Fifteen year old Barbara Ann Scott of Ottawa had won the Canadian junior women's title in 1940 when she was just eleven years old. She finished second to Winnipeg's Mary Rose Thacker in the senior women's event in both 1941 and 1942, largely due to Thacker's strength in the school figures. Thacker had since turned professional, and the title in 1944 was Scott's for the taking. As the only skater in Canada who had passed her Eighth Test in both Canada and the U.S. at the time, she was a heavy favourite to win in her home town.

In Ottawa, the senior women skated twelve figures in all - rockers, counters, brackets, loops and threes on both feet. Marilyn Ruth Take managed to beat Barbara Ann Scott on one figure, the difficult loop-change-loop, but Scott managed to amass a ridiculous lead of one hundred and fifty seven points after the first round of the competition was completed. To put that number into context, at the same year's U.S. Championships in Minneapolis, the widest point spread between the five women competing in figures was ten points. Even if Scott wiped out on every jump in her free skating performance, she still would have won by a wide margin.

Barbara Ann Scott. Photo courtesy Bibliothèque de Québec.

Instead, Barbara Ann Scott won her first Canadian title with a marvellous performance.

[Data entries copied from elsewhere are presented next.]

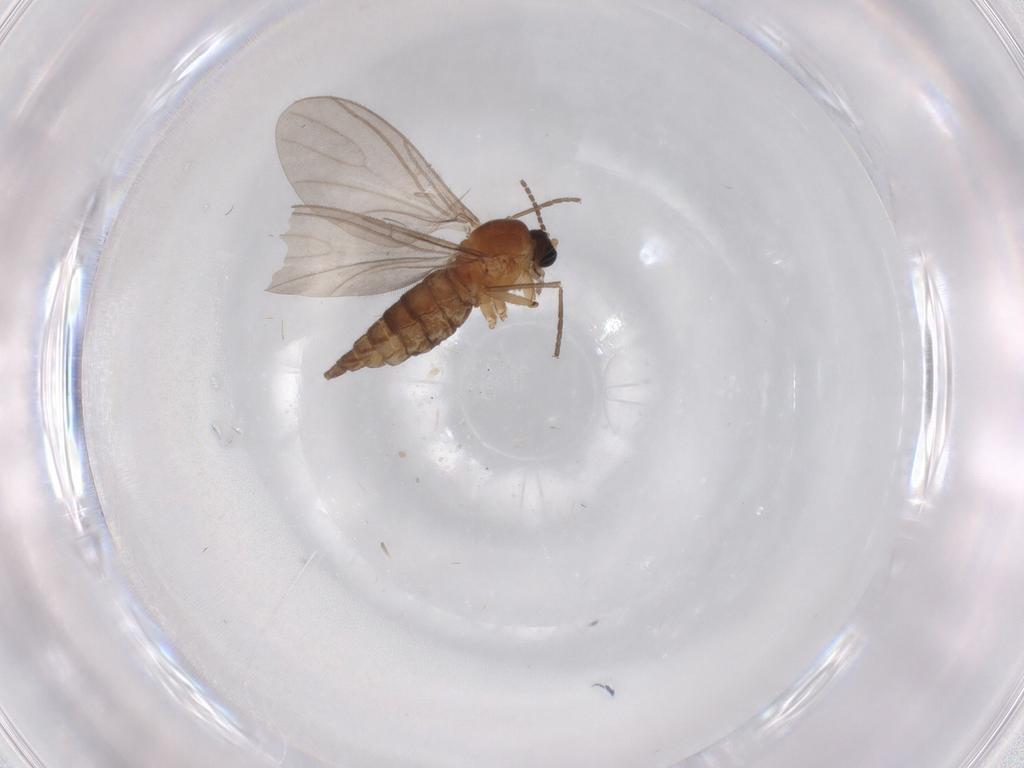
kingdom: Animalia
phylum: Arthropoda
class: Insecta
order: Diptera
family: Sciaridae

In "Skating" magazine, Naomi Slater Heydon and Mavis Berry Daane wrote, "In the free skating she was placed first by every judge... The performance of her free skating seemed as faultless as human performance can be. She received marks of 9.3, 9.4, 9.5, 9.5 and 9.5. Her grace, sure-footedness, her difficult contents and her showmanship had the audience leaning out of their seats in order not to miss a single move. Her double jumps and spin combinations were breathtaking. When she was through, she was acclaimed with roaring applause. Canada has a new and great Senior Lady Champion." In a three-two split of the judging panel, Marilyn Ruth Take outranked Nadine Phillips by one ordinal placing to finish second. Virginia 'Billee' Wilson, the first cousin of Canadian Champion Eleanor O'Meara, took a tumble early in her free skate and never recovered, placing fourth.